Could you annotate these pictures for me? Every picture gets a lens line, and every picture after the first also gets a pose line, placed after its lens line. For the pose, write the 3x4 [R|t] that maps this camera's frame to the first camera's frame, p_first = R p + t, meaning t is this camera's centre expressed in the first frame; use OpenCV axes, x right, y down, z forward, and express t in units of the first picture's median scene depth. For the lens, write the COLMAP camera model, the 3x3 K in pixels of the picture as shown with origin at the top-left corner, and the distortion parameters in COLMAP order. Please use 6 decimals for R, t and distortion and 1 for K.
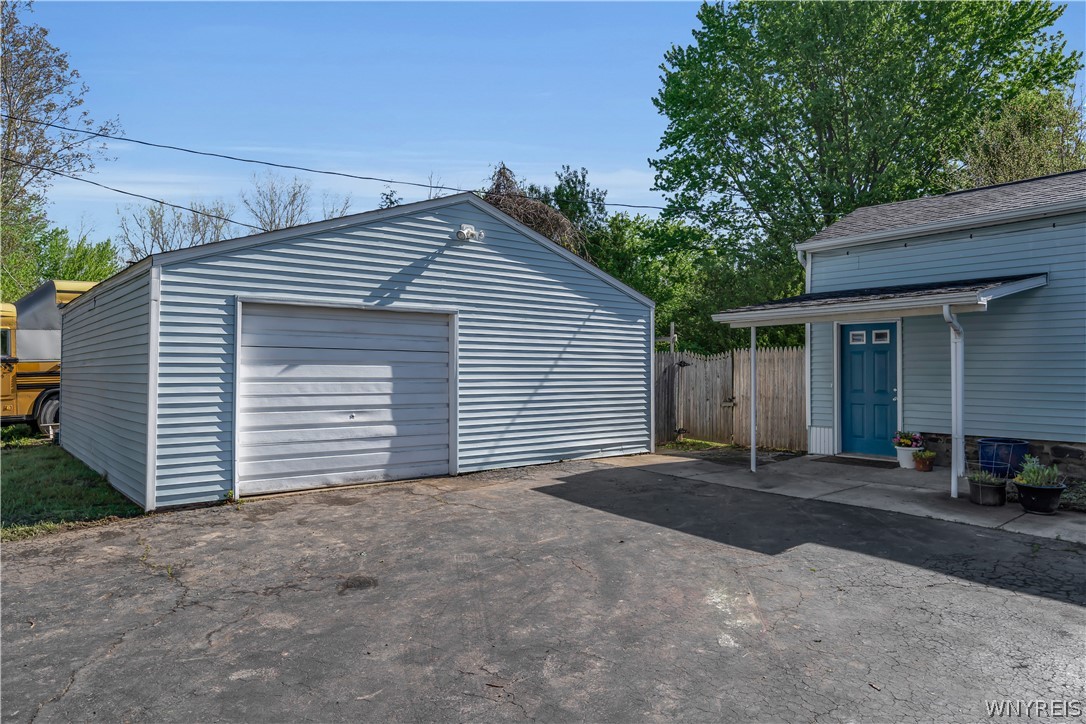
lens RADIAL K [[725.8, 0, 544.1], [0, 725.8, 364.8], [0, 0, 1]] dist [-0.006000, -0.000220]
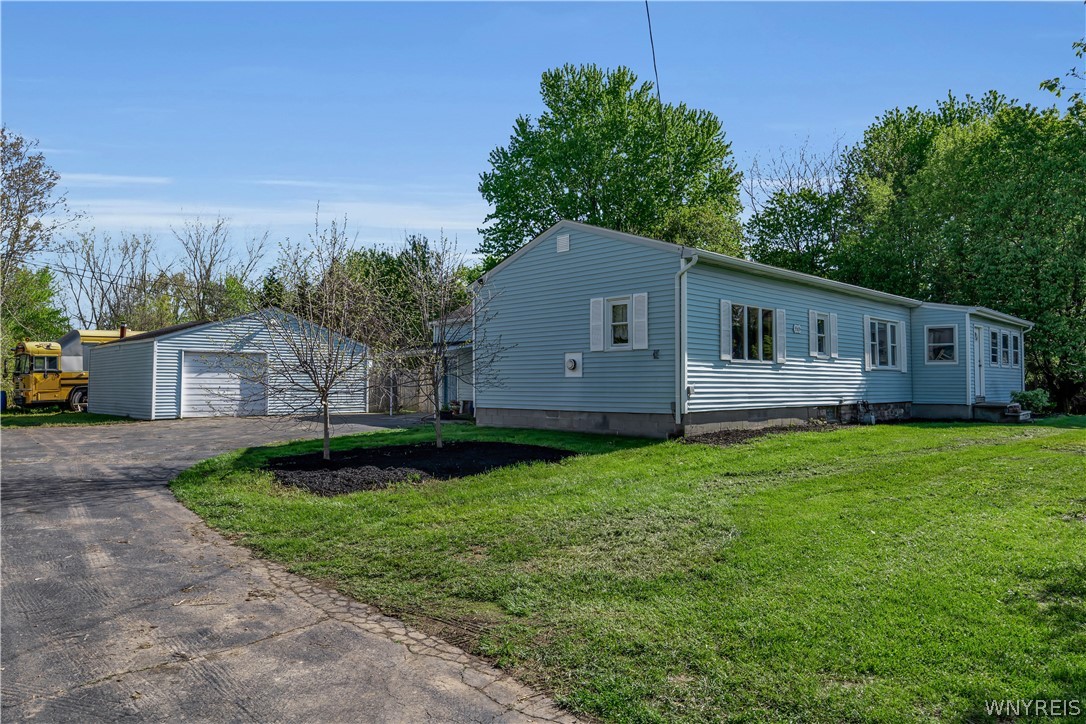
lens RADIAL K [[725.8, 0, 538.5], [0, 725.8, 359.3], [0, 0, 1]] dist [-0.006000, -0.000220]
pose [[0.996631, 0.002729, 0.081973, 0.630526], [-0.000537, 0.999642, -0.026754, 0.018760], [-0.082017, 0.026620, 0.996275, -1.664795]]
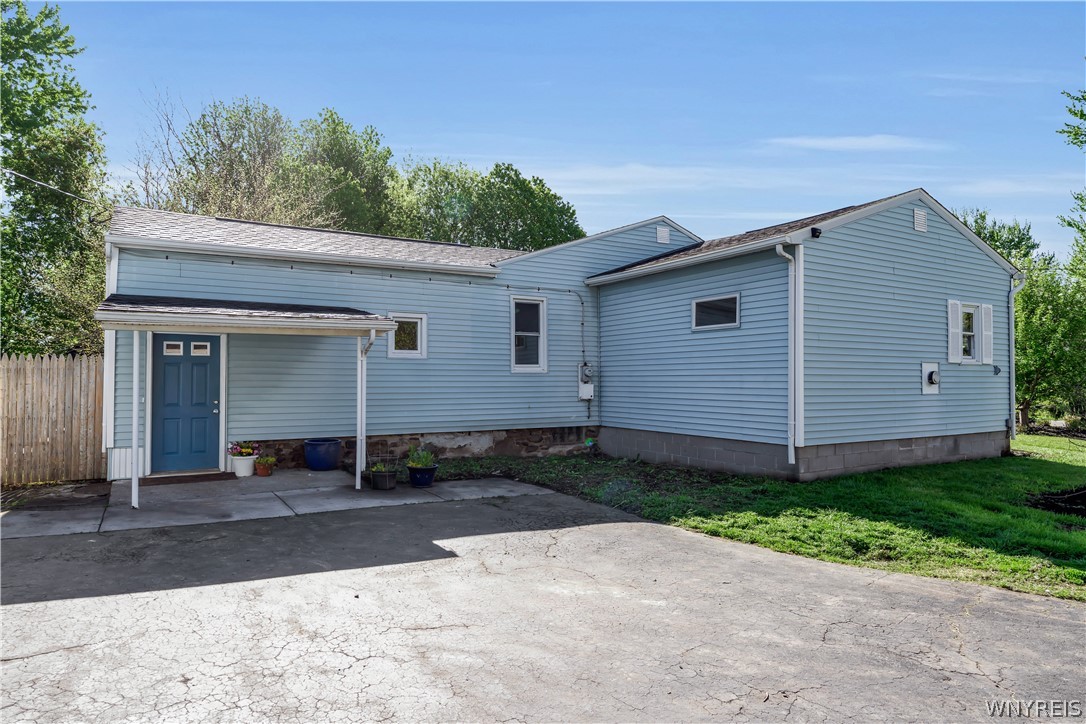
lens RADIAL K [[662.6, 0, 538.3], [0, 662.6, 363.1], [0, 0, 1]] dist [0.007730, 0.000854]
pose [[0.123608, 0.024149, 0.992037, -0.379590], [-0.011100, 0.999675, -0.022952, -0.003589], [-0.992269, -0.008174, 0.123836, 0.432098]]
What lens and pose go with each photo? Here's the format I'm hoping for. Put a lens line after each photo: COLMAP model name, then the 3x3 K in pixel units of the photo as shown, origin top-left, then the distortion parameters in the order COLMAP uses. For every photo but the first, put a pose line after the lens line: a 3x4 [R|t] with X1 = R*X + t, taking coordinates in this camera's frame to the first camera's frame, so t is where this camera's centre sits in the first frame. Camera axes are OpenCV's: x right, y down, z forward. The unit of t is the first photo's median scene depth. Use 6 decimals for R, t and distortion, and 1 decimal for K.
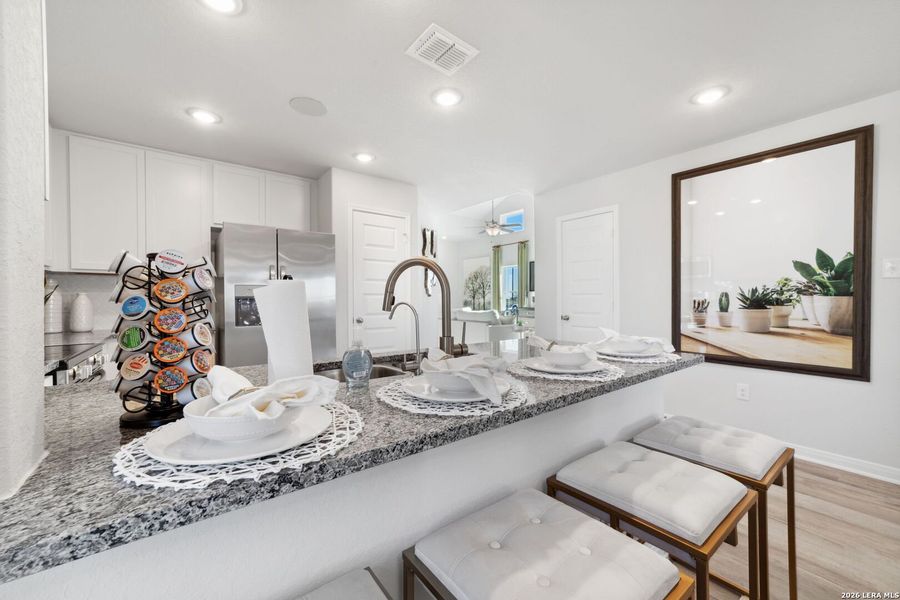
lens RADIAL K [[349.5, 0, 449.6], [0, 349.5, 303.5], [0, 0, 1]] dist [-0.000176, 0.000342]
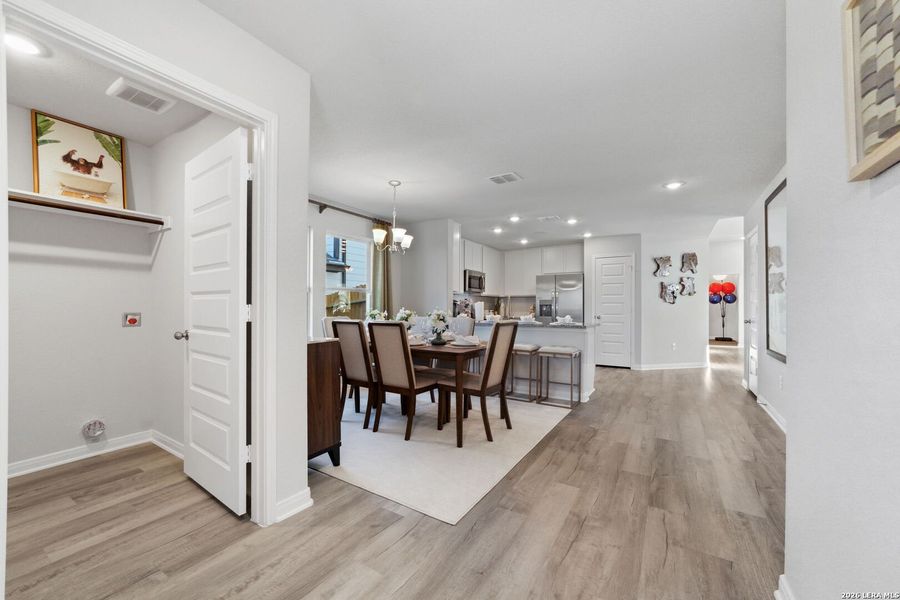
lens RADIAL K [[349.5, 0, 449.6], [0, 349.5, 303.5], [0, 0, 1]] dist [-0.000176, 0.000342]
pose [[0.343648, -0.003996, -0.939090, 1.471234], [-0.016944, 0.999802, -0.010455, 0.010773], [0.938946, 0.019505, 0.343512, -0.456248]]
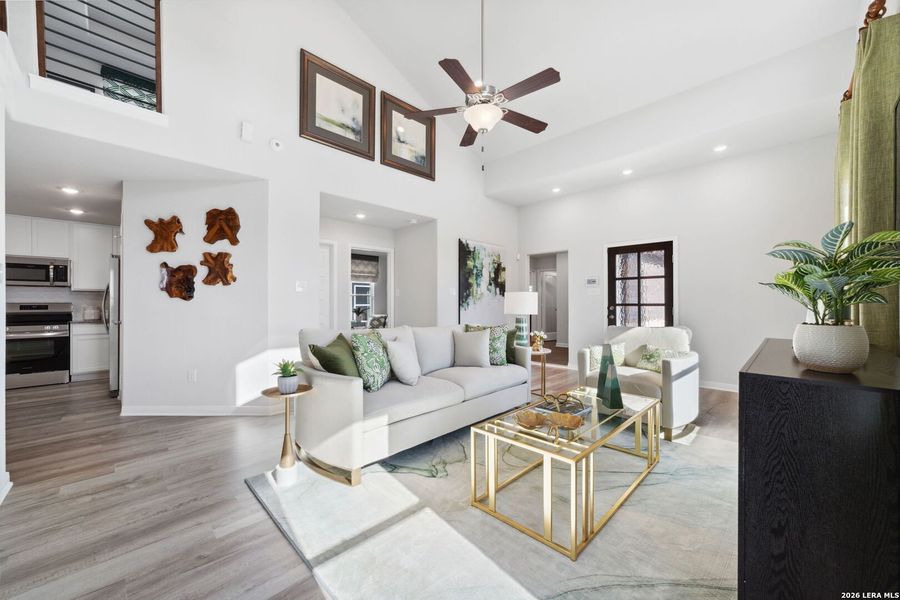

==================================================

[Task goal] Reproduce all of the material above with every occurrence of "lens line" switched to "intrinsics line", leaving everything else unchanged and omitting the pictures.

[Written response]
Could you annotate these pictures for me? Every picture gets a intrinsics line, and every picture after the first also gets a pose line, placed after its intrinsics line. For the pose, write the 3x4 [R|t] that maps this camera's frame to the first camera's frame, p_first = R p + t, meaning t is this camera's centre expressed in the first frame; use OpenCV axes, x right, y down, z forward, and express t in units of the first picture's median scene depth. For the lens, write the COLMAP camera model, the 3x3 K in pixels of the picture as shown with origin at the top-left corner, and the distortion parameters in COLMAP order. Please use 6 decimals for R, t and distortion and 1 for K.
lens RADIAL K [[725.8, 0, 544.1], [0, 725.8, 364.8], [0, 0, 1]] dist [-0.006000, -0.000220]
lens RADIAL K [[725.8, 0, 538.5], [0, 725.8, 359.3], [0, 0, 1]] dist [-0.006000, -0.000220]
pose [[0.996631, 0.002729, 0.081973, 0.630526], [-0.000537, 0.999642, -0.026754, 0.018760], [-0.082017, 0.026620, 0.996275, -1.664795]]
lens RADIAL K [[662.6, 0, 538.3], [0, 662.6, 363.1], [0, 0, 1]] dist [0.007730, 0.000854]
pose [[0.123608, 0.024149, 0.992037, -0.379590], [-0.011100, 0.999675, -0.022952, -0.003589], [-0.992269, -0.008174, 0.123836, 0.432098]]
What lens and pose go with each photo? Here's the format I'm hoping for. Put a intrinsics line after each photo: COLMAP model name, then the 3x3 K in pixel units of the photo as shown, origin top-left, then the distortion parameters in the order COLMAP uses. For every photo but the first, put a pose line after the intrinsics line: a 3x4 [R|t] with X1 = R*X + t, taking coordinates in this camera's frame to the first camera's frame, so t is where this camera's centre sits in the first frame. Camera axes are OpenCV's: x right, y down, z forward. The unit of t is the first photo's median scene depth. Use 6 decimals for R, t and distortion, and 1 decimal for K.
lens RADIAL K [[349.5, 0, 449.6], [0, 349.5, 303.5], [0, 0, 1]] dist [-0.000176, 0.000342]
lens RADIAL K [[349.5, 0, 449.6], [0, 349.5, 303.5], [0, 0, 1]] dist [-0.000176, 0.000342]
pose [[0.343648, -0.003996, -0.939090, 1.471234], [-0.016944, 0.999802, -0.010455, 0.010773], [0.938946, 0.019505, 0.343512, -0.456248]]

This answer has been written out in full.